Нимандер встал: — Ски…
Однако Ненанда уже проглотил наживку (то, что это была именно наживка, показал сам Скиньтик — при всей кажущейся увлеченности куклой он сразу заметил неуверенность Ненанды).
— Лжецам нравится смущение. Лжецам и ворам, они ведь проскальзывают туда и оттуда, пока все отвлечены. Им нужна наша неуверенность, хотя сами они точно знают, чего хотят. Так они нас проводят — да и ты сам временами похож на них, Скиньтик, со всеми своими умными
— Погоди. Как они смогут провести меня, если я — это они?
Десра фыркнула.
Лицо Ненанды исказилось гневом; он хотел было встать, но Араната мягко коснулась рукой плеча, как по волшебству погасив ярость.
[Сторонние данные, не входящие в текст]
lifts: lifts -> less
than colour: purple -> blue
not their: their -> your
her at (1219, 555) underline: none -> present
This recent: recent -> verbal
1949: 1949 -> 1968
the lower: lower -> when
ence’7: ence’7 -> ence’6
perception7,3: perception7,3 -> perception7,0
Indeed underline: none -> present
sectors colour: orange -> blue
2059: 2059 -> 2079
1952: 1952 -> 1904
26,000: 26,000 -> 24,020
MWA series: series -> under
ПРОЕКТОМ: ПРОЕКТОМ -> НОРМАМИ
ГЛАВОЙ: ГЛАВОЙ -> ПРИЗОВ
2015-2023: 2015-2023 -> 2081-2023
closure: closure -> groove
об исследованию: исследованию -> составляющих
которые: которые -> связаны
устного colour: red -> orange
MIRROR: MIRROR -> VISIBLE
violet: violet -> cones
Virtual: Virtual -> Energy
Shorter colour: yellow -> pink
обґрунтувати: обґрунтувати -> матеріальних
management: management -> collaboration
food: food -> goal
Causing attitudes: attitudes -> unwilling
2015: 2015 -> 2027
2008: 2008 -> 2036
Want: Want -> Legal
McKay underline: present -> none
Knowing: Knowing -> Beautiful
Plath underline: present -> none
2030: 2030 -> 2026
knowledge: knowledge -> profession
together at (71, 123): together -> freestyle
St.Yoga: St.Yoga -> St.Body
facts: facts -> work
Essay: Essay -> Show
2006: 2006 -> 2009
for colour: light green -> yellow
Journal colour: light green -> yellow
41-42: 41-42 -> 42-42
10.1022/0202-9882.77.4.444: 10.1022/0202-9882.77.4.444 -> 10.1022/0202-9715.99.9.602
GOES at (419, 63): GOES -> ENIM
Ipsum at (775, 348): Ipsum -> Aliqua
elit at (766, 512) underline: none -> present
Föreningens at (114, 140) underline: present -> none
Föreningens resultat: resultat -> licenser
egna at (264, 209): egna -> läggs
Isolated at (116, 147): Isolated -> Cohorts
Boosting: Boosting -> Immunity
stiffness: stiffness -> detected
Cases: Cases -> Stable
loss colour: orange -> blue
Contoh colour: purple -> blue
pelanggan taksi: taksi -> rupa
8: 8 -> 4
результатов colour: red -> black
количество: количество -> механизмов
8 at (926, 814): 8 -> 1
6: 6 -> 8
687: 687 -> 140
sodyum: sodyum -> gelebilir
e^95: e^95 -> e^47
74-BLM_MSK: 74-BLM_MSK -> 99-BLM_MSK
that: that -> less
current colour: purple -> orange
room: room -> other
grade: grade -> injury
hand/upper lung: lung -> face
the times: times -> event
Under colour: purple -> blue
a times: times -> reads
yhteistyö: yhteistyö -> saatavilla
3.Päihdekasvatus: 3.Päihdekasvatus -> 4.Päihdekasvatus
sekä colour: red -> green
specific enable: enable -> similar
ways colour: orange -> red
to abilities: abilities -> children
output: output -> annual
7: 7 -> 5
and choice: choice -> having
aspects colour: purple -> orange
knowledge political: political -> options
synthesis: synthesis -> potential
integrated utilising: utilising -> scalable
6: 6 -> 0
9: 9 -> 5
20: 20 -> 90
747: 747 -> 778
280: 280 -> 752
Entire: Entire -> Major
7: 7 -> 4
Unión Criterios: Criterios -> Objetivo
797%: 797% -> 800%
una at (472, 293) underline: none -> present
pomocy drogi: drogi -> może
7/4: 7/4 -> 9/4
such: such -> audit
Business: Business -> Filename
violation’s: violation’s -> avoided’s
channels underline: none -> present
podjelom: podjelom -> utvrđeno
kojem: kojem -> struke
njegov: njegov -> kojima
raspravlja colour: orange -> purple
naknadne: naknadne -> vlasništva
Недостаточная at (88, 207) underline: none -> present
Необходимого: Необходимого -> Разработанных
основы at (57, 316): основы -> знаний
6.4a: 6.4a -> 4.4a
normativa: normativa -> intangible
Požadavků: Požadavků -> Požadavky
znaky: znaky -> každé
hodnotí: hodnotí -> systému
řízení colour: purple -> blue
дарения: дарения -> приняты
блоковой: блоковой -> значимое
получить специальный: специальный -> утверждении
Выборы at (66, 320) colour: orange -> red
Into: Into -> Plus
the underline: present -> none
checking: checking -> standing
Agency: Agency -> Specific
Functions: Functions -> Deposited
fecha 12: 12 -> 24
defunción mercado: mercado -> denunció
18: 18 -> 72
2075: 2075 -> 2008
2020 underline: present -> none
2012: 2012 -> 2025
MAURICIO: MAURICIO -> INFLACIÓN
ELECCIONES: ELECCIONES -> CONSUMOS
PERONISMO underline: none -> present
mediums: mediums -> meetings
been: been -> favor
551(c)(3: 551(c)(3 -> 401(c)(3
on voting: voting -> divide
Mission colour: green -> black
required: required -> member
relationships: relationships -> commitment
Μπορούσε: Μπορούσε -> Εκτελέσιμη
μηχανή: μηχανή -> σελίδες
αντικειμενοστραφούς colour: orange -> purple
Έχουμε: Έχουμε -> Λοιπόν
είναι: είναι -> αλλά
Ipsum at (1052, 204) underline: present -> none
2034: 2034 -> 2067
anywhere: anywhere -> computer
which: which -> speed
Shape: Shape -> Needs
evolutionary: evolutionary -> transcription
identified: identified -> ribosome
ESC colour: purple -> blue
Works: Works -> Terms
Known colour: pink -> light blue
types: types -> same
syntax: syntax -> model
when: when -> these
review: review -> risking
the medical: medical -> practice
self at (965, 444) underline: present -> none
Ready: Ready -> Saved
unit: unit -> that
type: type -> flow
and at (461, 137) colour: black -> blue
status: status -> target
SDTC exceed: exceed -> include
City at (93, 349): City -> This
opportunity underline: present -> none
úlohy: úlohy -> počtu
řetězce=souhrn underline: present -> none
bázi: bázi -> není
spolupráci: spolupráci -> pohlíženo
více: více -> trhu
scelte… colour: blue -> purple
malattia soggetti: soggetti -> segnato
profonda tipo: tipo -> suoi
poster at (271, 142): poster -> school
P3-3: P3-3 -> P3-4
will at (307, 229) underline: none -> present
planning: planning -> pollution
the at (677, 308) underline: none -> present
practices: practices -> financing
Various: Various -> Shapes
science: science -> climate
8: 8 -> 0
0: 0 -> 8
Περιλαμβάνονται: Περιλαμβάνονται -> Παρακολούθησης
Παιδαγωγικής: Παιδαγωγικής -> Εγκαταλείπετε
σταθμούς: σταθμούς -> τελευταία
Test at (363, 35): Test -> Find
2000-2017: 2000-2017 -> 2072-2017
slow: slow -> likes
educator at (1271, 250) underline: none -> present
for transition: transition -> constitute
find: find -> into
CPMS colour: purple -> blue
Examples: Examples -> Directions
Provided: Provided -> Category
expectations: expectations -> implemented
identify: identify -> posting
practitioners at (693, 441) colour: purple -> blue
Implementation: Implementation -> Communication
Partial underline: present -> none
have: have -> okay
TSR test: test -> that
Скиньтик изогнул ручки куклы, поместив их над свернутой из зеленого листа головой, и поднял над костром, показав Ненанде: — Погляди. Он сдается.
— Не высмеивай меня.
— Наоборот, я рукоплещу твоему желанию сделать все простым. Ты либо можешь что-то изрубить мечом, либо не можешь.
— Опять начал!
Нимандер знал: перебранка может продолжаться половину ночи. Все будет только раскручиваться, Скиньтик рано или поздно назовет Ненанду тупоголовым дураком, хотя тот никоим образом ни таков. Но слова поистине эфемерны, они могут просачиваться сквозь любую защиту, они больно режут, жадно пьют кровь. Они — идеальное оружие обмана, но они же мостят прочную дорогу к пониманию — или к тому, что сходит за понимание в этом зыбком, невозможном мире.
Есть так много путей жизни, по одному на каждое разумное существо — а может быть, и на неразумное — что способность приходить к пониманию или даже простому взаимному принятию кажется чудом. Доказательство, как сказал однажды Скиньтик, необычайной гибкости жизни. Но, добавил он тогда же, мы прокляты общественным бытием, так что выбора мало — приходится иди бок о бок.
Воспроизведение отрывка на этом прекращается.